Tabrizi acredita que muitas pessoas perderam a esperança no que à proteção dos oceanos diz respeito, porque “alguns maus ‘players’ no espaço da conservação fazem promessas verdadeiramente enganadoras”, e isso “erode a esperança, é contraprodutivo”.

“A razão pela qual ainda tenho esperança é porque existe um problema global que cuja solução pode ser resumida em três palavras: parar, desinvestir, proteger”, argumentou Tabrizi, apontando que nem todos os problemas globais podem ser resolvidos de forma tão simples.

Explicando que o alto mar é um bem global, que não é de ninguém mas, ao mesmo tempo, é de todos, “é muito mais fácil aplicar leis que realmente podem ajudar a proteger os oceanos, do que seria, por exemplo, para proteger a floresta tropical da Amazónia”, que está inscrita nas fronteiras de Estados soberanos.

Tabrizi relata-nos que, apesar de ter começado a realizar o documentário com um espírito mais pessimista, terminou mais esperançoso, assinalando que pôde olhar de forma mais compassiva para a pesca e que o pescador “tem uma família que está a tentar alimentar” e que no âmbito da conservação pode haver alguma “demonização” desses trabalhadores. Dessa forma, no que toca à pesca, não podemos apenas ver as grandes empresas, temos também de percecionar as pessoas que fazem parte dessa realidade e que, em última análise, são somente pequenas partes da máquina industrial piscatória que procuram subsistir.
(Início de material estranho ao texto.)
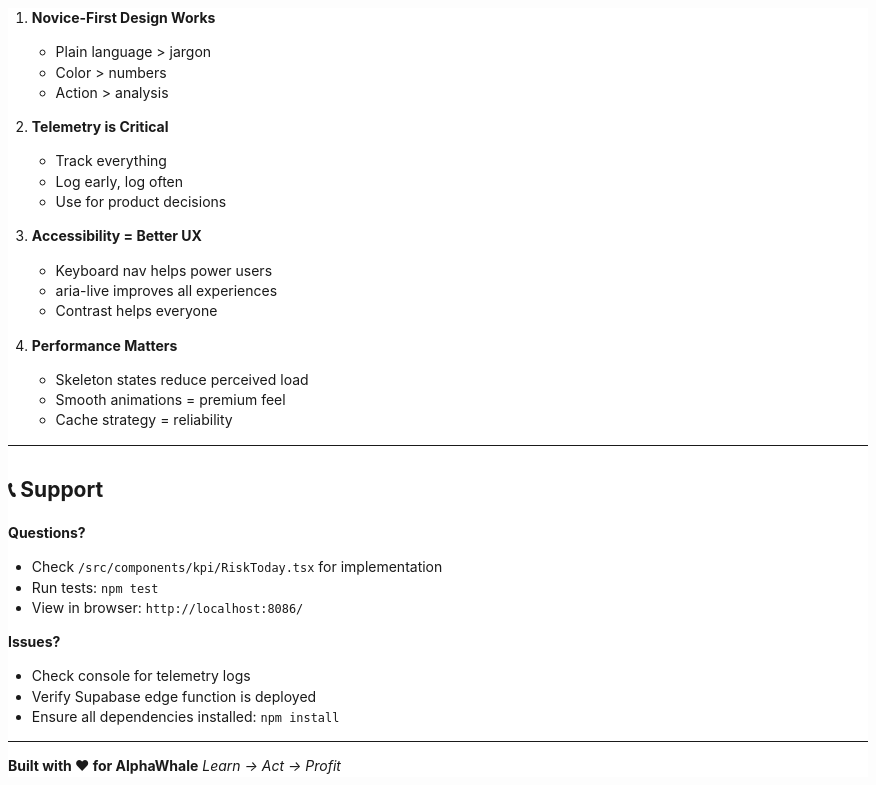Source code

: 1. **Novice-First Design Works**
   - Plain language > jargon
   - Color > numbers
   - Action > analysis

2. **Telemetry is Critical**
   - Track everything
   - Log early, log often
   - Use for product decisions

3. **Accessibility = Better UX**
   - Keyboard nav helps power users
   - aria-live improves all experiences
   - Contrast helps everyone

4. **Performance Matters**
   - Skeleton states reduce perceived load
   - Smooth animations = premium feel
   - Cache strategy = reliability

---

## 📞 Support

**Questions?**
- Check `/src/components/kpi/RiskToday.tsx` for implementation
- Run tests: `npm test`
- View in browser: `http://localhost:8086/`

**Issues?**
- Check console for telemetry logs
- Verify Supabase edge function is deployed
- Ensure all dependencies installed: `npm install`

---

**Built with ❤️ for AlphaWhale**
*Learn → Act → Profit*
Tabrizi acredita que eventos como as cimeiras mundiais ambientais, como a COP 27 que se realiza este mês no Egipto, “são mais ‘greenwashing’ do que verdade”, e que nenhum país será realmente capaz de cumprir as metas de neutralidade carbónica, e que ao invés optarão por fazer passar a ideia de que as alcançaram.

“Acho que daqui a 30 anos vamos olhar para trás e questionar-nos por que é que desperdiçámos tanto dinheiro” em atividades destrutivas dos oceanos e do planeta e “vamos arrepender-nos de não termos feito mais para proteger ecossistemas inteiros”.

O ‘Seaspiracy’, assim, pela voz do próprio criador, não pretende fazer com que as pessoas ajam e mudem hábitos de consumo e as suas próprias mundivisões através do medo, mas pretende ser uma fonte de inspiração para a transformação de que precisamos para escudar os oceanos e toda a vida neles contida face às atividades humanas destruidoras que ameaçam a vida selvagem e podem colocar em xeque a própria humanidade.